The reason for today's rally is of the interest rate increase by the Reserve bank of Australia (RBA). And the reason why the Australian dollar is going better than the others is that the RBA is gradually tightening monetary policy, while the Bank of Canada is more passive and the Fed is planning "quantitative easing".

How long the Australian dollar will remain strong depends in part of course on just how much the RBA will continue to tighten, and how large the Fed's "quantitative easing" will be. It also depends on how much the prices of Australia's mining exports rise-or decline.

Monday, November 01, 2010

Democrats Will Lose Because Their Policies Have Failed

Tomorrow is election day in America. I obviously don't know what the exact outcome will be, but just about all polls shows that the Republicans will win a majority in the House of Representatives, and maybe also the Senate. The pick-up in seats is likely to match or exceed those in 1994.

There are many reasons for this likely Republican surge, including the fact that a new President's party usually loses seats in mid term election and the fact that Obama has pursued such a radical agenda, presiding over an unprecendted surge in federal spending, something which has created a counter-reaction in the form of the so-called Tea Party movement.

But the most important factor is that Obama's policies have been a big failure. This was confirmed in today's personal income report.

In the second quarter of 2009, the first when Obama started to implement his policies and also the quarter when the recession supposedly ended, real (2005 dollars) disposable income was $10,193 billion (all of the numbers mentioned here are annualized). In the third quarter of this year, real disposable income had risen to only $10,237 billion. And if you factor in the increase in population, real per capita disposable income dropped from $33,191 to $32,976, a 0.7% decrease. If you look at September number alone, real per capita income was even lower $32,916.

Note also that the numbers would have been even worse if you exclude transfer payments. Excluding that, real income is lower even before adjusting for population, and after adjusting for population, it is lower by 1.5%.

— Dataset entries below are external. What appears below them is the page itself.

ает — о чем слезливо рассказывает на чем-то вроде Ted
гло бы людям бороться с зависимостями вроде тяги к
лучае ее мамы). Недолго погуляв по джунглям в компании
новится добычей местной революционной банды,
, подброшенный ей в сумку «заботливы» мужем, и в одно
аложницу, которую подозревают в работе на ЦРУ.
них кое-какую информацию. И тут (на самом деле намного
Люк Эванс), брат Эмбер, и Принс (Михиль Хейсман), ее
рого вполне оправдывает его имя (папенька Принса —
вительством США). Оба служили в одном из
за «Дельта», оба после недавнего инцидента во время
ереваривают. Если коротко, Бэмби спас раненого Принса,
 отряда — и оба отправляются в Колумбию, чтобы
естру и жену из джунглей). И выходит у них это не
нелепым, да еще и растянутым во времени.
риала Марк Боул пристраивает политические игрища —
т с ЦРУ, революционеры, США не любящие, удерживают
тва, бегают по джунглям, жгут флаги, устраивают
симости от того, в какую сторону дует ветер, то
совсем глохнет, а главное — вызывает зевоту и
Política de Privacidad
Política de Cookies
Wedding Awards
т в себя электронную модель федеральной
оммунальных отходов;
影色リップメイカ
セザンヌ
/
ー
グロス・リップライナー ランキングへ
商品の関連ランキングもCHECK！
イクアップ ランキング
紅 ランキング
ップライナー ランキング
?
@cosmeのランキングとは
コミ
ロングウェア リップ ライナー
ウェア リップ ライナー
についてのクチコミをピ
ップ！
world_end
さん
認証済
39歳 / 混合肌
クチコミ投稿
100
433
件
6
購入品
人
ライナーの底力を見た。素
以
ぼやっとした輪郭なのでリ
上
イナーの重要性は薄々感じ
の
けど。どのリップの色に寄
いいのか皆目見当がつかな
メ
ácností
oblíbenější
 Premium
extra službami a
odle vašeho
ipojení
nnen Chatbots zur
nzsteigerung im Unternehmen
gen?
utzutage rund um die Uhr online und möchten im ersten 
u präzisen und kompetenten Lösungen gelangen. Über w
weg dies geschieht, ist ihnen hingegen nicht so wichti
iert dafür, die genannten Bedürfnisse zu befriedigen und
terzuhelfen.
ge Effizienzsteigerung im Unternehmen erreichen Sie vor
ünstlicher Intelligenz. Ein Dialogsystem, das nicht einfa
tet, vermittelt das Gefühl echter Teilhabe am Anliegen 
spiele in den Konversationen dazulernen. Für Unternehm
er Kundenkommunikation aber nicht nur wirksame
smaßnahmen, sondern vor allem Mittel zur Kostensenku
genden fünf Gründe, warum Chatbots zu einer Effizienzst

Most Americans have thus seen their real incomes continue to drop even after the recession supposedly ended and after Obama's policies have been given a long time to "work its magic". The policies of Obama and the Congressional Democrats have thus been a big failure, and for that the Congressional Democrats will now receive a well-deserved punishment (it is however more dubious whether the Republicans deserve to win). Obama can be grateful that only Congress is up for election this time and that he has got two more years before he has to face an election.